Keluhan paling krusial datang dari para peladang lokal yang mengeluhkan rusaknya kolam penampungan air (embung) di wilayah mereka. Bagi masyarakat Cigadung, kolam tersebut merupakan urat nadi pertanian penentu hidup-mati komoditas pangan saat musim kemarau tiba. “Kalau kolam penampungan air ini diperbaiki, tentu akan sangat membantu petani. Saat kemarau, kami selalu didera krisis air hingga lahan mengering,” keluh salah satu perwakilan warga di tengah forum.

Ancaman Longsor Kaki Ciremai dan Akses Makam

Selain sektor agraria, letak geografis Cigugur yang berada di bawah kaki Gunung Ciremai menuntut perhatian serius pada aspek kebencanaan. Warga melaporkan dampak hujan deras akhir-akhir ini telah memicu longsor yang menghantam dua unit rumah warga, bahkan salah satunya mengalami kerusakan parah pada struktur bangunan bagian dapur. Ketiadaan bantuan logistik dan rekonstruksi pascabencana dari dinas terkait membuat warga terpaksa mengadu ke tingkat parlemen daerah.

Aspirasi warga juga menyentuh aspek sosial keagamaan. Mereka mendesak adanya alokasi anggaran untuk penataan area pemakaman umum (TPU), khususnya pengerasan jalan akses menuju makam dan pengadaan fasilitas pendukung yang dinilai sudah tidak layak.

Merespons rentetan komplain konstituennya, Ika Siti Rahmatika yang bertugas di Komisi II DPRD Jawa Barat menegaskan bahwa parlemen tidak bisa mengeksekusi anggaran secara instan. Politisi perempuan PDI Perjuangan ini mengingatkan bahwa dalam fungsi penganggaran (budgeting) dan pengawasan, semua usulan pembangunan harus tunduk pada sistem administrasi digital yang kaku.
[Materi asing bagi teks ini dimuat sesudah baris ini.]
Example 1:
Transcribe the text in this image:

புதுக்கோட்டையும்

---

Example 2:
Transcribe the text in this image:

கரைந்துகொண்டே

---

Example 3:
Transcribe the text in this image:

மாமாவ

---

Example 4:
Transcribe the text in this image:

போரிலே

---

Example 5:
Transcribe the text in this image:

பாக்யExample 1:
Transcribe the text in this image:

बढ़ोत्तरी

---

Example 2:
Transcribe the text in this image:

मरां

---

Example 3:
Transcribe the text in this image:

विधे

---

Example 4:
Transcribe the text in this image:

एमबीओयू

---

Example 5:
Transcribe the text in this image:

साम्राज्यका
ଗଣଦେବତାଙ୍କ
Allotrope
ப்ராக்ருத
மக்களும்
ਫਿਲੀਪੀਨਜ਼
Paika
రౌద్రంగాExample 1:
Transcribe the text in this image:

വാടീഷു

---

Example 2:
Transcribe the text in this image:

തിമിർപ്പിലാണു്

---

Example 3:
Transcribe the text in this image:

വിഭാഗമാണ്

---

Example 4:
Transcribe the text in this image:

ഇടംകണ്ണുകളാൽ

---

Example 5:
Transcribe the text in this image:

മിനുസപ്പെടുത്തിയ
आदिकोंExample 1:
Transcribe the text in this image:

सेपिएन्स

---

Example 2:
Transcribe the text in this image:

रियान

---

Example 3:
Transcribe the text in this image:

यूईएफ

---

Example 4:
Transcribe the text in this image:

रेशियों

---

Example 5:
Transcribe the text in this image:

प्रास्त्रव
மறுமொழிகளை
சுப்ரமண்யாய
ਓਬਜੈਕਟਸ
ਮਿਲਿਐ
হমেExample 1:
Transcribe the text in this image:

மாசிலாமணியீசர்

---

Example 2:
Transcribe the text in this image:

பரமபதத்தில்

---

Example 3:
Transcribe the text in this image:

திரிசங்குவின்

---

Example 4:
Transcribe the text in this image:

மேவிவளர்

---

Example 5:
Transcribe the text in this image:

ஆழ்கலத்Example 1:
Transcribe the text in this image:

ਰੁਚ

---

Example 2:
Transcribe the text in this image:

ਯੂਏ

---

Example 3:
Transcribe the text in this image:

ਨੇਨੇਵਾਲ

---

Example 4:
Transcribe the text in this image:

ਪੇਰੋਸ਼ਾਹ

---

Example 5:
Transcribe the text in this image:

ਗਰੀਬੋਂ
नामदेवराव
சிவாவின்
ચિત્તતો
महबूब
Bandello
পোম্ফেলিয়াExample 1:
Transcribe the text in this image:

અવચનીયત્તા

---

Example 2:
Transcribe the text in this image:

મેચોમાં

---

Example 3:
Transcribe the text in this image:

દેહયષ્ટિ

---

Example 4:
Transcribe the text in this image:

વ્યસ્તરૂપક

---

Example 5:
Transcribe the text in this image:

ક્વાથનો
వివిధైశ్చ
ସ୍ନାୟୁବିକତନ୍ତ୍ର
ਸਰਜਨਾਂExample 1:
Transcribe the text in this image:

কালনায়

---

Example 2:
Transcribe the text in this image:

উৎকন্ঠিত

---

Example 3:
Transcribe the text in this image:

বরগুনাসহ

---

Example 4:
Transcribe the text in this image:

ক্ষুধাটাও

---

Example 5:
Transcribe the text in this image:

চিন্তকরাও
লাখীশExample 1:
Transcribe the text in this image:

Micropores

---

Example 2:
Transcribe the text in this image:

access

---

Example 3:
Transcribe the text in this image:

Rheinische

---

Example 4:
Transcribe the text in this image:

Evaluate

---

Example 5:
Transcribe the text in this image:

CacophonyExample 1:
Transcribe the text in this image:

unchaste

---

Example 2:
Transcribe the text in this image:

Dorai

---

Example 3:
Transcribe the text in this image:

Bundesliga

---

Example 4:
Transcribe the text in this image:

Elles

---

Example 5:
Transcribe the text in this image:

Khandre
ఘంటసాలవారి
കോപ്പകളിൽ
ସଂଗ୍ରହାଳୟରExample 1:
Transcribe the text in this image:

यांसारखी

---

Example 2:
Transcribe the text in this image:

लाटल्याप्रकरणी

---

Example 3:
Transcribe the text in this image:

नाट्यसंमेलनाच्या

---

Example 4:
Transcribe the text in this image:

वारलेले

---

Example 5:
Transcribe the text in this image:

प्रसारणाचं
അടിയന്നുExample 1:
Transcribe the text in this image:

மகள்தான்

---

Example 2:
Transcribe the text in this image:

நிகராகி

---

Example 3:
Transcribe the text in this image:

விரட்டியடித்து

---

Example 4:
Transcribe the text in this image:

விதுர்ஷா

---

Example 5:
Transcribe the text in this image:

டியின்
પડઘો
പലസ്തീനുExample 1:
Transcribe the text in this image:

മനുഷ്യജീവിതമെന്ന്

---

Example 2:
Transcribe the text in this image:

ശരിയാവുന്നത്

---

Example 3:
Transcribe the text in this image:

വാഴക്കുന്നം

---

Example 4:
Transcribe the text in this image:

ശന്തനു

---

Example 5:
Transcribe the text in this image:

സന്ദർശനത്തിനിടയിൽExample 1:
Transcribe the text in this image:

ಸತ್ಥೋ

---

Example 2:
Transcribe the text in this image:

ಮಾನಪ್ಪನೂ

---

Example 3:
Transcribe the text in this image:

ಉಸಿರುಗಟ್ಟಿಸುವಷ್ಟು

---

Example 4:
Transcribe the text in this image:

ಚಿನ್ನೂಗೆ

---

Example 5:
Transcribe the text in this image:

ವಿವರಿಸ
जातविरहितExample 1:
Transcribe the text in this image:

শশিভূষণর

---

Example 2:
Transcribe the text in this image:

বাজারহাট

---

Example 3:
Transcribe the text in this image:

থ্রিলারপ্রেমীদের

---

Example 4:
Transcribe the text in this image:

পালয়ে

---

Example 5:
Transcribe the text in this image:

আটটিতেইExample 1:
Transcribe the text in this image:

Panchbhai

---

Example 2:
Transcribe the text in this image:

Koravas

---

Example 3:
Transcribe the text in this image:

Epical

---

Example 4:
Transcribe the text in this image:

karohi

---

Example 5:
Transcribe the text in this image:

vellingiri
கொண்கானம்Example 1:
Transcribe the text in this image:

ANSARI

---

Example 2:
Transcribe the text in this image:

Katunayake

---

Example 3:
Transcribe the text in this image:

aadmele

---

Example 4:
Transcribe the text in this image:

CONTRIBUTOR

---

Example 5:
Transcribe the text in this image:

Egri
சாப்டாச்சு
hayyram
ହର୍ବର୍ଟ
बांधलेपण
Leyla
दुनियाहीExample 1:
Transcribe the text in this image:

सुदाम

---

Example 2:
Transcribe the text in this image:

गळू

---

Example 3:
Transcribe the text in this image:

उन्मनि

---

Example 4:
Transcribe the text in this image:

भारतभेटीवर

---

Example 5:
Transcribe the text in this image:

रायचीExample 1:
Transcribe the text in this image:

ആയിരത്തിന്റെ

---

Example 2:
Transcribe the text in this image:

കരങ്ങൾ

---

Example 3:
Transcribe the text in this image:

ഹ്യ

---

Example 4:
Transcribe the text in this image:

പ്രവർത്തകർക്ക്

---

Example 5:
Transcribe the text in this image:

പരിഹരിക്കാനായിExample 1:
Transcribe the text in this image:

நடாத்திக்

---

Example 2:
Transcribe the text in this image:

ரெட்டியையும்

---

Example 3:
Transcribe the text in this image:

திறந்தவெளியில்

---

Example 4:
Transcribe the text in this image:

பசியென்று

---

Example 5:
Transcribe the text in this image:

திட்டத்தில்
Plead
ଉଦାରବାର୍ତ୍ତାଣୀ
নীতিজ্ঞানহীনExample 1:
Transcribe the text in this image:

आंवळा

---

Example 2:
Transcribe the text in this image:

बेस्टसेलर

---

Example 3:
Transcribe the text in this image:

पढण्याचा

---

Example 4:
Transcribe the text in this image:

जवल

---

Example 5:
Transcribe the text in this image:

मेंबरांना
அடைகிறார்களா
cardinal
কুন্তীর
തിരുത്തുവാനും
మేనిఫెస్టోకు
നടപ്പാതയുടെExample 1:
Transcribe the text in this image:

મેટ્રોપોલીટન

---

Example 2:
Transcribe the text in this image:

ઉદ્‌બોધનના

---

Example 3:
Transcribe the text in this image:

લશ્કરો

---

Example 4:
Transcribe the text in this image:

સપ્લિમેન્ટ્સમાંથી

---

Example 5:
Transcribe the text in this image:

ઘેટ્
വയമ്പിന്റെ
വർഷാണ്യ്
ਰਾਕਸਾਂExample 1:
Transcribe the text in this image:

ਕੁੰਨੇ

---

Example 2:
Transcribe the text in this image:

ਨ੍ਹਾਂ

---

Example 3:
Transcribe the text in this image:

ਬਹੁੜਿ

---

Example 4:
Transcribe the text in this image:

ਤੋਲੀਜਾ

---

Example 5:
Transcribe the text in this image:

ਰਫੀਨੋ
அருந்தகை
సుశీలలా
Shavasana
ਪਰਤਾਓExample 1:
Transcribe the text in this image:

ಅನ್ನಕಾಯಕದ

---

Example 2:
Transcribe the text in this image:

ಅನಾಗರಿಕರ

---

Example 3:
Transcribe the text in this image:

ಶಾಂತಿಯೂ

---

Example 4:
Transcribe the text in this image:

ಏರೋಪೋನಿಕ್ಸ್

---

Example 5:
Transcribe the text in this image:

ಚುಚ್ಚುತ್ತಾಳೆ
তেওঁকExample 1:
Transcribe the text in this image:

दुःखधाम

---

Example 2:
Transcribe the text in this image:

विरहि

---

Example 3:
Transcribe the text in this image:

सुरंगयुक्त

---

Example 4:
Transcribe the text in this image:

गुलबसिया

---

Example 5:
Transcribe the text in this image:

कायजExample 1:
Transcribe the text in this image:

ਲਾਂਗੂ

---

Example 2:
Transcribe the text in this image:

Alur Rigid SIPD dan Realisasi Bantuan Provinsi

Ika menggarisbawahi bahwa setiap usulan fisik dari kelurahan harus lebih dulu diinput ke dalam Sistem Informasi Pemerintahan Daerah (SIPD) Provinsi Jawa Barat agar legal secara hukum untuk dikawal pada sela-sela pembahasan APBD.

“Semangat warga untuk memajukan daerah tentu kami apresiasi. Namun, semua harus melintasi mekanisme birokrasi yang ada. Usulan wajib masuk ke SIPD Provinsi agar kami di dewan memiliki legalitas untuk mengawal dan memperjuangkannya sesuai menu program yang tersedia,” urai Ika menjelaskan duduk perkara regulasi.

Dalam kesempatan tersebut, Ika juga memaparkan rapor realisasi anggaran provinsi yang berhasil ia golkan di Dapil Jabar XIII (Kuningan, Ciamis, Banjar, Pangandaran). Di antaranya pembukaan jalan usaha tani dan jalan lingkungan di sembilan kecamatan, stimulan sektor perikanan, bantuan sapi ternak, hingga pengadaan 11 unit traktor tangan (hand tractor) yang siap didistribusikan utuh pada Juli mendatang.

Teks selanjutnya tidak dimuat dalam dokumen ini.